## Required action
In the entries below, find the line with "d) maintaining security" and the line with "b) provide APIs". Print those two and everything between them exactly, and nothing else.
:: The data
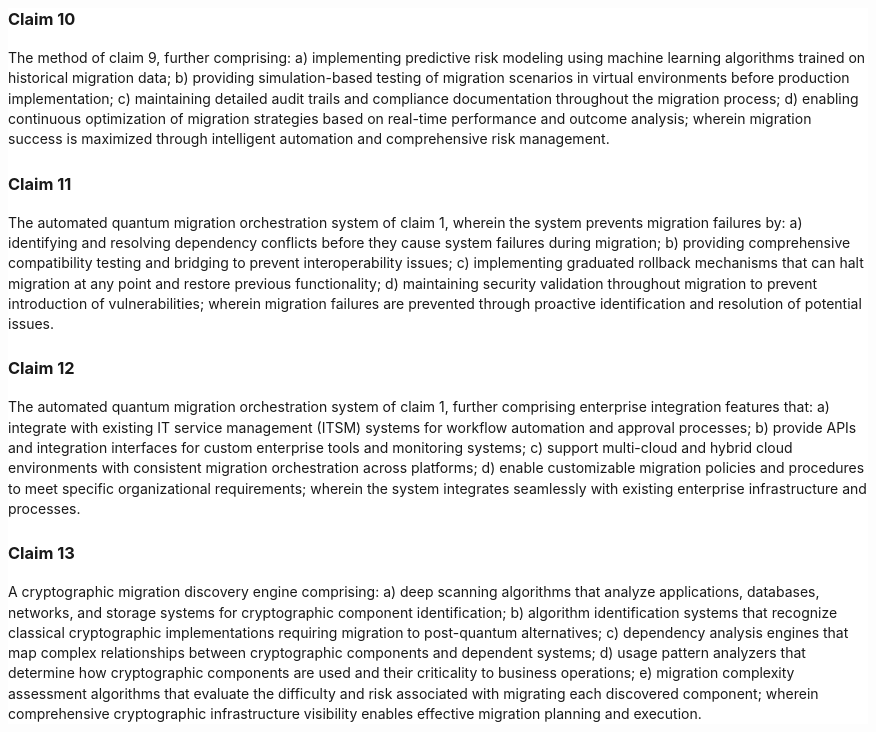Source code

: ### Claim 10
The method of claim 9, further comprising:
a) implementing predictive risk modeling using machine learning algorithms trained on historical migration data;
b) providing simulation-based testing of migration scenarios in virtual environments before production implementation;
c) maintaining detailed audit trails and compliance documentation throughout the migration process;
d) enabling continuous optimization of migration strategies based on real-time performance and outcome analysis;
wherein migration success is maximized through intelligent automation and comprehensive risk management.

### Claim 11
The automated quantum migration orchestration system of claim 1, wherein the system prevents migration failures by:
a) identifying and resolving dependency conflicts before they cause system failures during migration;
b) providing comprehensive compatibility testing and bridging to prevent interoperability issues;
c) implementing graduated rollback mechanisms that can halt migration at any point and restore previous functionality;
d) maintaining security validation throughout migration to prevent introduction of vulnerabilities;
wherein migration failures are prevented through proactive identification and resolution of potential issues.

### Claim 12
The automated quantum migration orchestration system of claim 1, further comprising enterprise integration features that:
a) integrate with existing IT service management (ITSM) systems for workflow automation and approval processes;
b) provide APIs and integration interfaces for custom enterprise tools and monitoring systems;
c) support multi-cloud and hybrid cloud environments with consistent migration orchestration across platforms;
d) enable customizable migration policies and procedures to meet specific organizational requirements;
wherein the system integrates seamlessly with existing enterprise infrastructure and processes.

### Claim 13
A cryptographic migration discovery engine comprising:
a) deep scanning algorithms that analyze applications, databases, networks, and storage systems for cryptographic component identification;
b) algorithm identification systems that recognize classical cryptographic implementations requiring migration to post-quantum alternatives;
c) dependency analysis engines that map complex relationships between cryptographic components and dependent systems;
d) usage pattern analyzers that determine how cryptographic components are used and their criticality to business operations;
e) migration complexity assessment algorithms that evaluate the difficulty and risk associated with migrating each discovered component;
wherein comprehensive cryptographic infrastructure visibility enables effective migration planning and execution.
::::
## Solution to this task
d) maintaining security validation throughout migration to prevent introduction of vulnerabilities;
wherein migration failures are prevented through proactive identification and resolution of potential issues.

### Claim 12
The automated quantum migration orchestration system of claim 1, further comprising enterprise integration features that:
a) integrate with existing IT service management (ITSM) systems for workflow automation and approval processes;
b) provide APIs and integration interfaces for custom enterprise tools and monitoring systems;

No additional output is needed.